June 24, 2007

Shoot Ghosts with Windows Speech Recognition

Sorry about the lengthy blogging hiatus. I've been extremely busy at work and just have not found the time to spend on fun things like my blog. I know that's a lame excuse, so I'll give you another one. In what little free time I've managed to find, I've actually been playing a game. :-) And, guess what, I've been using Windows Speech Recognition to help me win.

What game have I been playing, you ask? Well, my current game of choice happens to be Desktop Tower Defense, a relatively simple but strategically complex game. In fact, I would have never known about it without reading Text Services Framework guru Eric Brown's blog. Thanks, Eric! Now, I'm addicted, too.

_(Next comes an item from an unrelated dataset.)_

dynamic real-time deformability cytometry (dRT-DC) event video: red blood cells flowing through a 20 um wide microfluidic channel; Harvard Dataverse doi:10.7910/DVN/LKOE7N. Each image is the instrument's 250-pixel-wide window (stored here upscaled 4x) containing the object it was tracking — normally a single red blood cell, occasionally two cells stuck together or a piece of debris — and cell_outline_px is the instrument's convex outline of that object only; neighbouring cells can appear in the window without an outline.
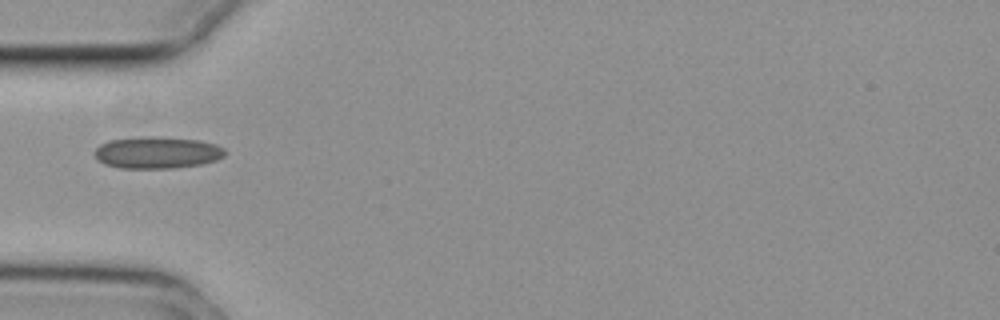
{"species": "common noctule bat (a hibernating species)", "species_latin": "Nyctalus noctula", "temperature_condition": "cold", "stored_images_in_passage": 38, "camera_frame_rate_fps": 3000, "um_per_image_px": 0.085, "animal": {"sex": "female", "body_mass_g": 29.2, "forearm_length_mm": 56.3}, "frame": {"image": 1, "passage_image": 1, "time_ms": 0.0, "image_size_px": [1000, 320], "cell_outline_px": [[224, 156], [216, 160], [200, 164], [172, 168], [120, 168], [104, 164], [92, 152], [100, 144], [108, 140], [140, 136], [160, 136], [200, 140], [216, 144], [224, 148]], "centroid_in_image_um": [13.33, 12.95], "position_along_channel_um": 71.7, "area_um2": 24.39}}
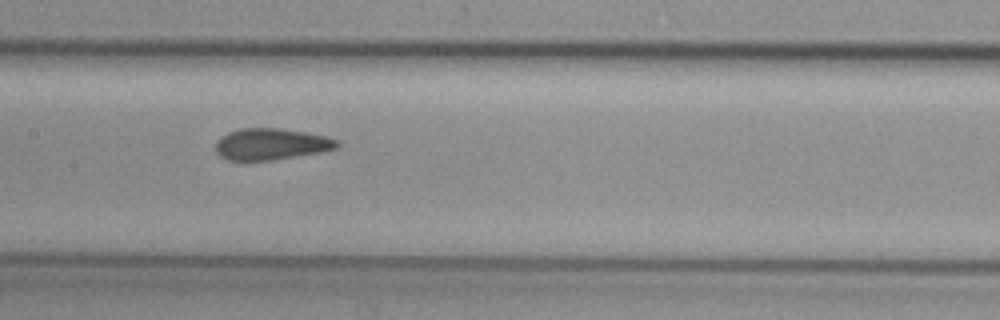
{"frame": {"image": 2, "passage_image": 10, "time_ms": 3.0, "image_size_px": [1000, 320], "cell_outline_px": [[340, 144], [336, 148], [320, 152], [272, 160], [228, 160], [220, 156], [216, 152], [216, 140], [220, 136], [228, 132], [240, 128], [280, 128], [328, 136], [340, 140]], "centroid_in_image_um": [23.05, 12.24], "position_along_channel_um": 184.4, "area_um2": 22.37}}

The object of this free Flash-based game is pretty simple. Shoot all the little ghosts before they escape the maze of towers that you create. It sounds simple enough, but it can get extremely difficult as the game progresses. In fact, a lot of the challenge involves managing and upgrading your maze of towers when the screen is already littered with ghosts. I soon discovered that just using the mouse to control the game was not enough. Timing is of the essence during the more difficult levels. I needed to find a way to issue the accompanying keyboard commands so I could keep the mouse on the playing board at all times; otherwise, I was doomed.

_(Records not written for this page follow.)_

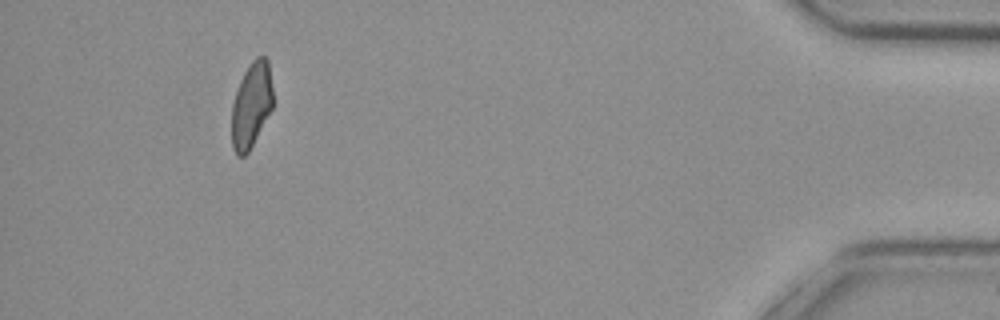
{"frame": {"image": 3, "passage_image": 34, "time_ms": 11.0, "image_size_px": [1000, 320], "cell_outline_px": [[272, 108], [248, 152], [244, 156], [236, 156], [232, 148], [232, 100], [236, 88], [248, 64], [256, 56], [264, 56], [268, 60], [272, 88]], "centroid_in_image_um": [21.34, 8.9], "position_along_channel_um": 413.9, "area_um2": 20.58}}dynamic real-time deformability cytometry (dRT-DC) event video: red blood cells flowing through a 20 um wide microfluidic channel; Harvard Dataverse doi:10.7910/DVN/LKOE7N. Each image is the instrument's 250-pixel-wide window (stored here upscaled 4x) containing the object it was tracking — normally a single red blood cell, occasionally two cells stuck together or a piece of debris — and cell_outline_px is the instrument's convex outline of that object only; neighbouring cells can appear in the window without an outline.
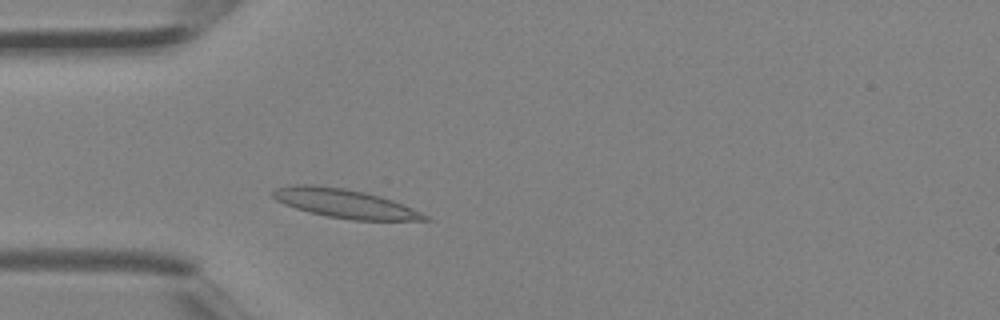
{"species": "Egyptian fruit bat (a non-hibernating species)", "species_latin": "Rousettus aegyptiacus", "temperature_condition": "room temperature", "stored_images_in_passage": 1, "camera_frame_rate_fps": 3000, "um_per_image_px": 0.085, "animal": {"sex": "female"}, "frame": {"image": 1, "passage_image": 1, "time_ms": 0.0, "image_size_px": [1000, 320], "cell_outline_px": [[432, 220], [352, 220], [328, 216], [296, 208], [284, 204], [276, 200], [272, 196], [272, 192], [276, 188], [288, 184], [312, 184], [344, 188], [364, 192], [380, 196], [392, 200], [412, 208], [428, 216]], "centroid_in_image_um": [29.27, 17.28], "position_along_channel_um": 55.7, "area_um2": 25.37}}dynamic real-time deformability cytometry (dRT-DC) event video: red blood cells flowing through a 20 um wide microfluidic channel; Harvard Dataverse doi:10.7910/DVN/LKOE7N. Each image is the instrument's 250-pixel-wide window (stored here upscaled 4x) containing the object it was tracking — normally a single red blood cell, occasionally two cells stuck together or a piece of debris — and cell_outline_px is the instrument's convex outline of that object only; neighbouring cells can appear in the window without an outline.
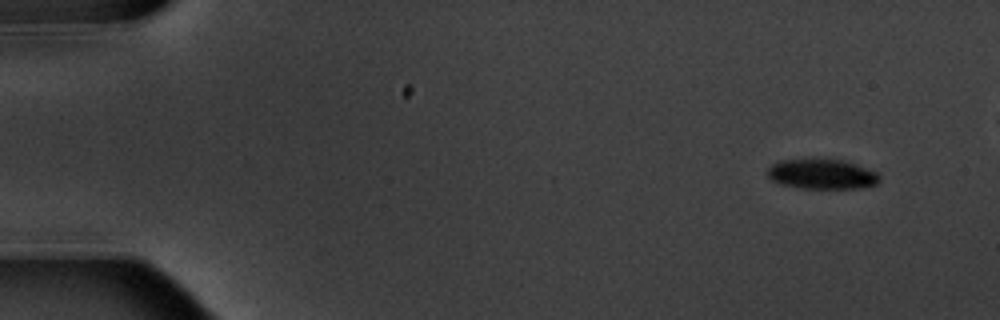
{"species": "common noctule bat (a hibernating species)", "species_latin": "Nyctalus noctula", "temperature_condition": "warm", "stored_images_in_passage": 8, "camera_frame_rate_fps": 3000, "um_per_image_px": 0.085, "animal": {"sex": "male", "body_mass_g": 20.1, "forearm_length_mm": 53.5}, "frame": {"image": 1, "passage_image": 1, "time_ms": 0.0, "image_size_px": [1000, 320], "cell_outline_px": [[880, 180], [876, 184], [860, 188], [800, 188], [780, 184], [772, 180], [768, 176], [768, 168], [772, 164], [780, 160], [844, 160], [876, 172], [880, 176]], "centroid_in_image_um": [69.86, 14.81], "position_along_channel_um": 15.1, "area_um2": 19.25}}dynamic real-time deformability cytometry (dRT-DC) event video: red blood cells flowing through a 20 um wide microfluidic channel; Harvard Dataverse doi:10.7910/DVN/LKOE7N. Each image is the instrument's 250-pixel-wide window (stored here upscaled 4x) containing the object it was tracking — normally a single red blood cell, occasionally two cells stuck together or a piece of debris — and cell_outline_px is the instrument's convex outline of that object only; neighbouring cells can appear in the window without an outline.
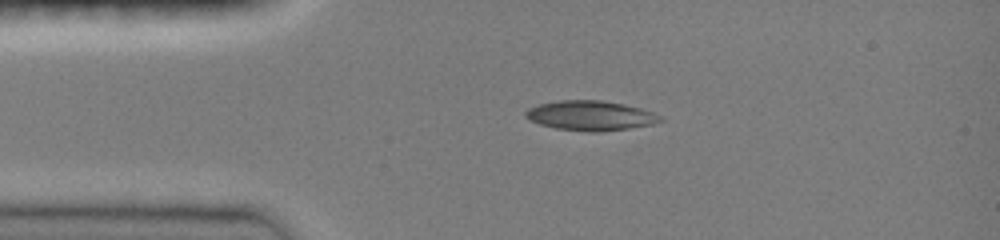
{"species": "common noctule bat (a hibernating species)", "species_latin": "Nyctalus noctula", "temperature_condition": "room temperature", "stored_images_in_passage": 7, "camera_frame_rate_fps": 3000, "um_per_image_px": 0.085, "animal": {"sex": "female", "body_mass_g": 19.0, "forearm_length_mm": 51.5}, "frame": {"image": 1, "passage_image": 1, "time_ms": 0.0, "image_size_px": [1000, 240], "cell_outline_px": [[664, 120], [652, 124], [628, 128], [596, 132], [592, 132], [556, 128], [540, 124], [528, 120], [524, 116], [524, 112], [528, 108], [540, 104], [560, 100], [600, 100], [624, 104], [640, 108], [652, 112], [660, 116]], "centroid_in_image_um": [50.16, 9.82], "position_along_channel_um": 34.8, "area_um2": 23.18}}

So what does a guy like me do who has virtually no movement in his left hand and is stuck using the mouse with his right hand? It's time for Windows Speech Recognition to save the day again! By turning on typing mode by saying Start typing, I was able to quickly adjust all the common game play elements by voice, saying Number one for pellet towers, Number two for squirt towers, and so on. You get the picture. There's no need to touch the keyboard when Windows Speech Recognition can do it for you. :-) Very cool, and very fun!